Donations Tax: No Change, Greater Enforcement

From a technical perspective, the donations tax framework remains unchanged, but there is a clear indication that it will be applied more closely in practice. 

By way of a reminder, donations tax is levied at 20% on the cumulative value of donations up to R30-million and 25% thereafter. The primary liability rests with the donor, although the donee may become jointly liable where the tax is not settled. The annual exemption for individuals remains limited to R150 000, with a smaller exemption applicable to non-natural persons. 

Revisiting Existing Structures and Sars Audit

While the Sars notice itself is not binding, it forms part of the tax authority’s broader compliance drive and ongoing engagement with high-net-worth taxpayers.
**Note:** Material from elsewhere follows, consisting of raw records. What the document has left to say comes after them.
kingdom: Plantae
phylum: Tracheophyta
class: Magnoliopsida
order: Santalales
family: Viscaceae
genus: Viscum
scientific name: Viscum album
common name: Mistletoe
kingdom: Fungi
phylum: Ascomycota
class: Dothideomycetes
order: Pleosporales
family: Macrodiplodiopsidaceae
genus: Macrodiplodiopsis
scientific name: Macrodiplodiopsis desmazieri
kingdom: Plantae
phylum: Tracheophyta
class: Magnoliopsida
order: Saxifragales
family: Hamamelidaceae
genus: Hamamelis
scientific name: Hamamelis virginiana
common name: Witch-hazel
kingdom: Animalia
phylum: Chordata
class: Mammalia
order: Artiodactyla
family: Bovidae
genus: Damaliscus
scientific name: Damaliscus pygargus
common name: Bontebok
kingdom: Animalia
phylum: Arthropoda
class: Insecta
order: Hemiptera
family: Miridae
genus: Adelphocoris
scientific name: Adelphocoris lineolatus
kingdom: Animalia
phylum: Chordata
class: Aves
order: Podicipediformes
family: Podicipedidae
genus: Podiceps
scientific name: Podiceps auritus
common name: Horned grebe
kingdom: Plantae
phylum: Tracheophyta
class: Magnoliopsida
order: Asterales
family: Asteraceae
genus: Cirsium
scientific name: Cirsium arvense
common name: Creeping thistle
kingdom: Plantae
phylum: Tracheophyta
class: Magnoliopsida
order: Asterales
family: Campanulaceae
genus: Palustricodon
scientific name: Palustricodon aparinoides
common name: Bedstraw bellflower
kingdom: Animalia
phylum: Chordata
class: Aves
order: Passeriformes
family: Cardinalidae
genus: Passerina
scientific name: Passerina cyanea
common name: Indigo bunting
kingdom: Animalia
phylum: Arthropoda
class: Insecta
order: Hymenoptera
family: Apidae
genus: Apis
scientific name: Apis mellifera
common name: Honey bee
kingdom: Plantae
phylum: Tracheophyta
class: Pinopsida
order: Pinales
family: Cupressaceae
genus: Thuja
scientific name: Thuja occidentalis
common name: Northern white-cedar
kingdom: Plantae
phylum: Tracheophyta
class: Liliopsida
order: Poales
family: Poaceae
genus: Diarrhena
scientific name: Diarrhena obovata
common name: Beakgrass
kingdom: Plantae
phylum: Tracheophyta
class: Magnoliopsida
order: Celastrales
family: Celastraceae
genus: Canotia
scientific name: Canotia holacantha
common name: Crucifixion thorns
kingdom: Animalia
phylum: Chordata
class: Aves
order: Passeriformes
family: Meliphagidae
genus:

Based on past experience, this type of engagement is often followed by intensified audit activity. 

Against this backdrop, it would be prudent for taxpayers to revisit how their structures have been funded. Ensuring that these arrangements are properly documented, supported, and aligned with their underlying substance is increasingly important. This includes reassessing historic loan funding, validating market value assumptions, and ensuring that documentation supports the intended tax treatment.

Non-Compliance: Increasing Consequences

It is important to note that Sars’ access to third-party data, trust disclosures and cross-border reporting mechanisms places it in a position to identify inconsistencies in how these transactions are reported.

For high-net-worth taxpayers, the consequences of getting this wrong extend beyond tax inefficiency. It now includes audit exposure, penalties, and potential reputational risk. 

It is therefore important that existing arrangements are reviewed and supported by appropriate professional advice to ensure they remain compliant and defensible in the current environment.